My half-baked code looks something like this:
val df1 = df.
// just working on c3 for time being
map(x => ((x.getInt(0), x.getInt(1)), x.getDouble(3))).
reduceByKey(
(x, y) => {
var temp = 0
var sum = 0.0
var flag = false
if (x == null) {
if (y != null) {
temp = temp + 1
sum = y
flag = true
}
} else {
if (y == null) {
temp = temp + 1
sum = x
} else {
temp = temp + 1
sum = x + y
flag = true
}
}
if (flag == false) {
null
} else {
sum/temp
}
}
)
Obviously, the above code is not working. Any help to make the code work is very much appreciated.
Edit 1 The answer given by #zero232 is a solution. However, it is not "the solution" I am looking for. My interest was to understand how to deal with null values when writing a custom function for reduceByKey().
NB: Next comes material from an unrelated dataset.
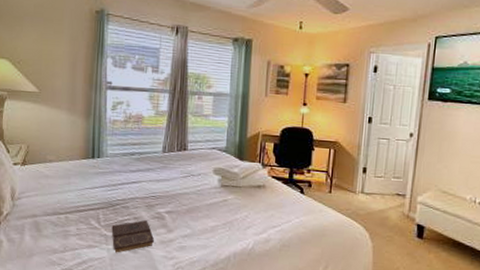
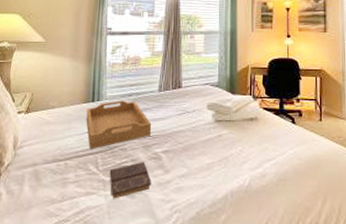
serving tray: none [86,159,154,205] -> present [86,100,151,149]

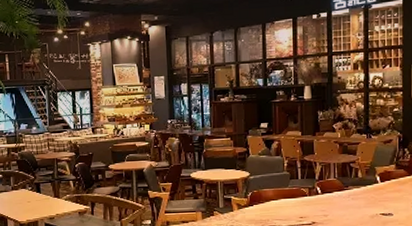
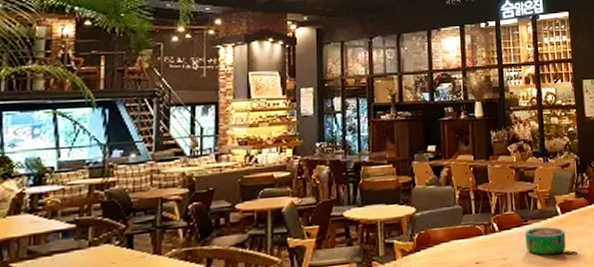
decorative bowl: none [345,192,383,216] -> present [524,226,567,256]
I am re-asking the question below:
I want to aggregate using (c1,c2) as key and have root mean square [{sum(a_i^2)}^0.5] (or some function which is not available in spark for that matter) of c3 and c4 while ignoring the null values, so that I have this:
+----------+--------+----------+--------+
| c1| c2| c3| c4|
+----------+--------+----------+--------+
| 1 | 5 | 4 | 10.63 |
+----------+--------+----------+--------+
| 1 | 3 | null| 11 |
+----------+--------+----------+--------+
| 2 | 6 | 24.04 | 17.26 |
+----------+--------+----------+--------+
| 2 | 3 | null| 20.24 |
+----------+--------+----------+--------+
Just groupBy and use mean:
df.groupBy("c1", "c2").mean("c3", "c4")
or agg
df.groupBy("c1", "c2").agg(avg("c3"), avg("c4"))
Typically all primitive functions on DataFrames will handle correctly null values.
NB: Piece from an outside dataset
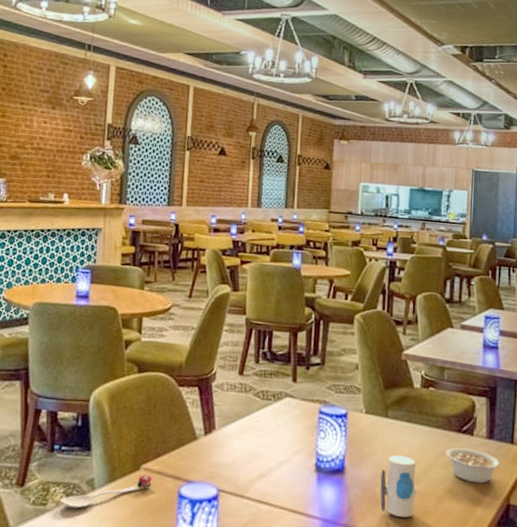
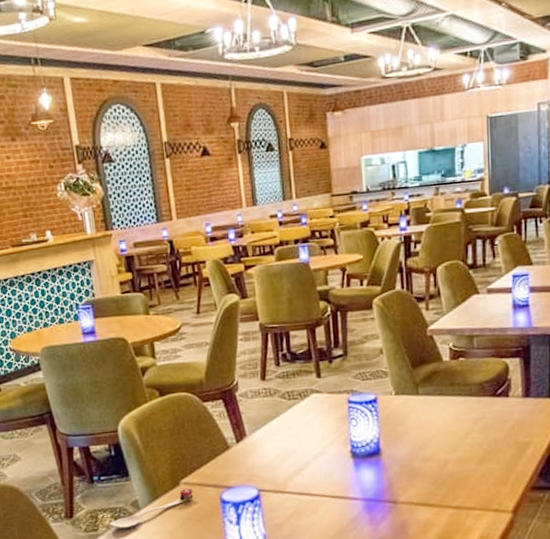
toy: present [380,455,418,518] -> none [417,428,456,485]
legume: present [446,447,500,484] -> none [482,410,538,442]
import org.apache.spark.sql.functions._
def rms(c: String) = sqrt(avg(pow(col(c), 2))).alias(s"rms($c)")
df.groupBy("c1", "c2").agg(rms("c3"), rms("c4"))
If you want to ignore null with RDDs just filter these out before you apply reduction:
somePairRDD.filter(_._2 != null)
.foldByKey(someDefualtValue)(someReducingFunction)
or convert values to Option and use pattern matching:
somePairRDD.mapValues(Option(_)).reduceByKey {
case (Some(x), Some(y)) => doSomething(x, y)
case (Some(x), _) => doSomething(x)
case (_, Some(_)) => doSomething(y)
case _ => someDefualt
}
or use map / flatMap / getOrElse and other standard tools to handle undefined values.